Pacific:Tree Seeds Take Front Seat in Forest/Tree Protection

Published: Mon 6 Aug 2012 03:12 PM
6th August 2012
Tree Seeds Take Front Seat in Forest and Tree Protection
Pacific Islanders depend on forests and trees for food security, fuel, timber, and for their traditional medicines.
Forests and trees are also an integral part of islands cultural activities; they are of importance in improving soil fertility, water quality and supply, and environmental protection.
But according to Mr. Sairusi Bulai, Forestry Team Coordinator for the Land Resource Division of the Secretariat of the Pacific Community (SPC), the region’s forests are under threat.
“Continual deforestation and forest degradation primarily resulting from unsustainable practises, coupled with extreme climate events, including climate change, have highlighted an urgency for Pacific Island countries and territories to better conserve, manage and use their forest and tree genetic resources.”
To address the threat, the Pacific is Island countries and territories agreed on a regional action plan for the conservation, and management and sustainable utilisation of forest and tree genetic resources in the Pacific.
The action plan which was endorsed by the Ministers of Agriculture and Forestry Meeting in Apia, Samoa, in 2008, has the establishment of a regional tree seed centre to facilitate germplasm exchange and sharing as one of the plan’s core strategies for the achievement of its goals. Mr. Bulai said that the purpose of the establishment of the Pacific Island Tree Seed Centre is to support countries in maintaining and enhancing diversity of their forest and tree resources by facilitating the efficient and safe exchange and sharing of seeds of priority tree species within the 22 SPC island countries and territories- all partners in the Centre.

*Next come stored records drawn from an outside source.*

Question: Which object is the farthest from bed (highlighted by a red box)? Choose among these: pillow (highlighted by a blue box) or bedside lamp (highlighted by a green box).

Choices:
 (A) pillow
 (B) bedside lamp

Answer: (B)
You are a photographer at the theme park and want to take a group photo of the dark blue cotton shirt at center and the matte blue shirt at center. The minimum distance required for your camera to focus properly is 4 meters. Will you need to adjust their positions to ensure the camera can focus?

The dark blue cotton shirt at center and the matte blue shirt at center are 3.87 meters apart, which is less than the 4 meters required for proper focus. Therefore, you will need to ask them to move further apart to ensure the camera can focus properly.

The priority species include timber, fruit/nut trees, and shrub species as well as those trees resistant to cyclones, their contribution to coastal protection and their ability to adapt to atoll conditions.
An important aspect of the sharing of seeds will be the application of a Material transfer agreement (MTA) between the supplying country and the Centre to ensure that the interests of both parties are protected.

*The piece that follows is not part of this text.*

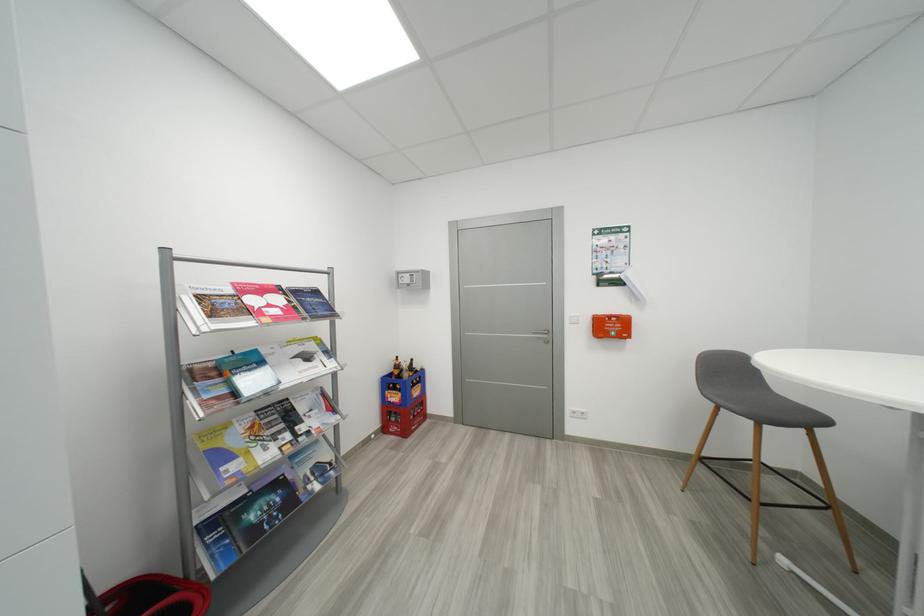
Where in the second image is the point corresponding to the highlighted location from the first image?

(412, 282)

“Work on this is on-going, and the target is to have the MTA’s for Fiji, Solomon Islands and Vanuatu, three of the main seed sources, endorsed before the end of the year.”
The Centre is the regional focal point for the coordination and implementation of priority seed collection, treatment, storage, distribution, research and training. Protocols for the collection, processing, treatment and storage for seeds of individual species will be developed in line with internationally accepted best practice.
“An integral part of our work will be capacity building. We need to make sure that those who send us seeds and those who receive them are properly trained with the thorough knowledge and skill on seed collection, treatment and storage including seedling production in line with the agreed protocols,” said Mr. Bulai.
The success of these activities depends on regional cooperation among member countries to share their genetic resources with other member countries. This approach has been well proven for many crops in the Pacific and should work similarly for trees.
The Centre, located in Suva, Fiji, is being established in partnership with international and regional development partners. The EU, through the project Facilitating Agricultural Commodity Trade (FACT), is funding a tree seed technician for the Centre and the Japan International Cooperation Agency (JICA) is providing most of the equipment, tools and materials needed for its operation while the Commonwealth Scientific and Industrial Research Organization (CSIRO) of Australia is providing assistance on building the capacity of SPC and member countries and territories staff on tree seed technology.